Social and structural barriers to effective antiretroviral therapy for HIV infection among injection drug users Milloy, Michael-John Sheridan


Background: Despite the development of antiretroviral therapy (ART), injection drug users (IDU) continue to have high levels of HIV-related morbidity and mortality. This thesis sought to apply the risk environment conceptual framework on patterns of HIV treatment outcomes by: Systematically reviewing the epidemiologic literature on HIV disease progression among illicit drug users; examining the incidence of viral rebound among IDU on ART; evaluating the role of homelessness on the suppression of plasma HIV RNA viral load; and assessing the role of incarceration on the likelihood of non-adherence to ART. Methods: HIV-seropositive IDU participating in an ongoing prospective observational cohort completed biannual interviewer-administered questionnaires. This data was confidentially linked to comprehensive records on HIV treatment and related clinical outcomes held by a clinical monitoring laboratory and antiretroviral dispensary.
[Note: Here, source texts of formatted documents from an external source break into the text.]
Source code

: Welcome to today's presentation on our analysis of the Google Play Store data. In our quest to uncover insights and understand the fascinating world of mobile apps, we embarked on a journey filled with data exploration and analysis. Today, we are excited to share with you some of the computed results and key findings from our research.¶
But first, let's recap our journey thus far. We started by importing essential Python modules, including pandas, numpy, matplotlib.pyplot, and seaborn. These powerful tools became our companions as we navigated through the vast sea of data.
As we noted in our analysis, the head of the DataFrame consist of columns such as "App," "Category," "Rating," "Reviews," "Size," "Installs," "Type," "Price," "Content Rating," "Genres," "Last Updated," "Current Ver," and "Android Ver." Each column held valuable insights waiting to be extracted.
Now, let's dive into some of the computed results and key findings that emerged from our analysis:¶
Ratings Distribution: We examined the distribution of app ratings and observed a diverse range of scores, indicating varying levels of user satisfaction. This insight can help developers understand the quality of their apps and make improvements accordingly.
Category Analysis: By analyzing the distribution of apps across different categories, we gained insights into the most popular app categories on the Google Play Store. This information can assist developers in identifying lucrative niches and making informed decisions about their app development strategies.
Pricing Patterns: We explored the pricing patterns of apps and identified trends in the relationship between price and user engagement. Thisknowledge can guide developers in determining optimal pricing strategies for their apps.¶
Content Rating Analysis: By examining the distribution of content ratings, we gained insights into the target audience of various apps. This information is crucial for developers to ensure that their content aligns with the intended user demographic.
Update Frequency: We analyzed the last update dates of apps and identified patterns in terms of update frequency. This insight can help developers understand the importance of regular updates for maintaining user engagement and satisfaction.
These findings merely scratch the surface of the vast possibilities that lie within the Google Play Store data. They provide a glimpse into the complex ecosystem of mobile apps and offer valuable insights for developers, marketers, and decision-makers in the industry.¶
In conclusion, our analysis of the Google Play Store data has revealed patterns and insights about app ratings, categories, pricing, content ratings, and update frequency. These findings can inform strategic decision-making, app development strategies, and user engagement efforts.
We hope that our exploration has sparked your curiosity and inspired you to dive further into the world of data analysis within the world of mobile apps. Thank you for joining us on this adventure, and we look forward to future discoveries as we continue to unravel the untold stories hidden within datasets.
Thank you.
A variety of longitudinal analytic techniques were used to estimate the independent relationships between selected social- and structural-level exposures and the outcomes of interest while controlling for relevant sociodemographic, clinical and behavioural factors. Results: The systematic review found that only a minority of studies included social- and structural-level measures in analyses of disease progression and treatment outcomes. Longitudinal analysis of viral rebound found that incarceration and sex trade involvement were significantly associated with higher rates. Among individuals initiating ART, homelessness was a significant structural barrier to suppression. Among individuals prescribed ART, we observed a dose-dependent relationship between non-adherence and the number of incarceration episodes. Conclusions: In this setting of free and universal access to HIV care and ART, sub-optimal treatment outcomes were common among IDU. Consistent with an application of the HIV risk environment, a number of prevalent social- and structural-level exposures were associated with higher risks of non-adherence to treatment and poorer treatment outcomes, including homelessness, sex trade involvement and incarceration. Interventions to reduce elevated levels of preventable HIV-related morbidity and mortality among IDU should consider the role played by modifiable aspects of the HIV risk environment.